The hormone estrogen is responsible for the strengthening of arteries but risks posed by lifestyle changes are overpowering the protection given by estrogen. Risk factors such as smoking, erratic working hours, obesity and stress are no longer associated only with men. In India, within the next 10 years, it is expected that one out of every three women will die of heart disease.
Another sad statistic is that a much larger percentage of women die within one year after having a heart attack, as compared to men. The reasons for this are not well understood yet. One possible explanation is that women tend to get heart disease later in life and are therefore more likely to have co-existing chronic conditions. Women also tend to get less treatment than men, because they are typically not the main earning member of the family. This is seen all over the world and in our country as well.
Dr Panda is vice chairman and managing director, Asian Heart Institute
Some little-known facts
- Women who smoke are at risk of having a heart attack 19 years earlier than non-smoking women.
- Women with diabetes are three to seven times more likely to have heart attacks.
- Women are almost twice as likely as men to die after by-pass surgery.
- Women often do not have the typical symptoms of angina (chest pain radiating to the arms) or other symptoms. associated with a heart attack. Therefore they are often not diagnosed correctly and in appropriate time.
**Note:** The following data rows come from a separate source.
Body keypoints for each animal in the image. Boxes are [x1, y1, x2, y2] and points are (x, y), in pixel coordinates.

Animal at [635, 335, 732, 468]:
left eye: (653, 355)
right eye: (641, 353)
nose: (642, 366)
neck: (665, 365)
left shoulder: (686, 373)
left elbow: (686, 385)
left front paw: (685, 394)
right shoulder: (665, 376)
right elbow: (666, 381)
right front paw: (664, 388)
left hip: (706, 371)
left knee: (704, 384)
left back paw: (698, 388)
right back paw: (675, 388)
- Women are 20 per cent more likely than men to die in the hospital following a heart attack.
- Women receive less aggressive treatment than men for their heart disease.
Some more heart-healthy tips
- Substitute lower-fat foods for higher-fat ones. Some examples include skim or 1 per cent milk instead of whole milk. Saturated fats are typically solid at room temperature. Try the squeeze test: the firmer the fat, the more it's saturated. AVOID AT ALL COSTS!
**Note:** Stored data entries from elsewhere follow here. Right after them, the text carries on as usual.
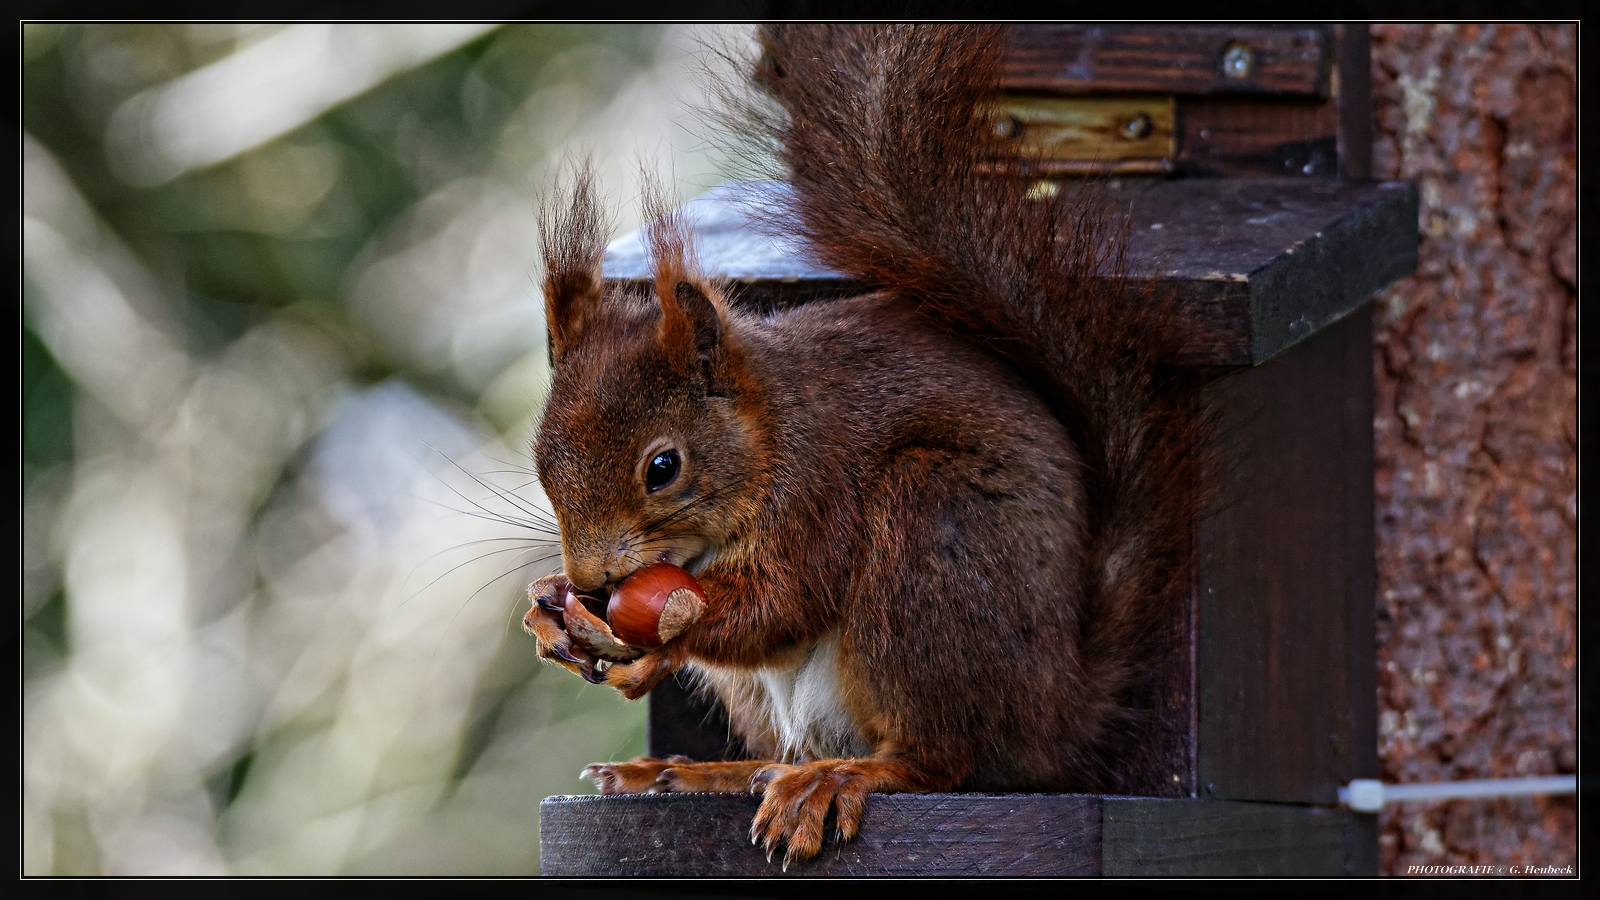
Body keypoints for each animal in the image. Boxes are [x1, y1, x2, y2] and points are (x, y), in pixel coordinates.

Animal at [518, 24, 1203, 864]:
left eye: (663, 467)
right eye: (542, 464)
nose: (589, 580)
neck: (771, 432)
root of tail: (1057, 713)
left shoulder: (819, 485)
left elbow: (783, 601)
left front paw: (668, 634)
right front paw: (549, 608)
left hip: (930, 535)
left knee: (938, 759)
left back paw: (840, 778)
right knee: (785, 750)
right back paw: (694, 772)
- Reduce your sodium intake to no more than 2,400 mg of sodium or 1 1/4 teaspoons of salt per day.
- Know your numbers. The first step towards better heart health is to know where you stand currently. For that it is very important for you to know your health numbers. Get your lipid profile, blood sugar levels and BP regularly checked. Have regular physical exams that include tests to see if, your are at risk for cardiovascular disease.
- Don't let the weighing scale rule you. It is important to maintain a healthy weight, according to your height, but it is more important to eat a healthful diet and exercise regularly.
- Follow your grandparents. Every day fad diets spring up, and foods tend to go in and out of fashion, as fast as clothes. The 'sensible diet' preached and followed by our forefathers is the best for health. Eat healthy and don't crash diet.
- Get yourself checked . Keep a tab on your last visit to your doctor. Don't miss your follow-ups. It is always advisable to go in for a complete health check-up at least once a year.
- Sugar is not so sweet. If you have diabetes, keep the blood sugar under 'tight control'. Remember, physical activity is the best way to burn off excess sugar in the blood. Those with diabetes are more prone to heart disease, especially women.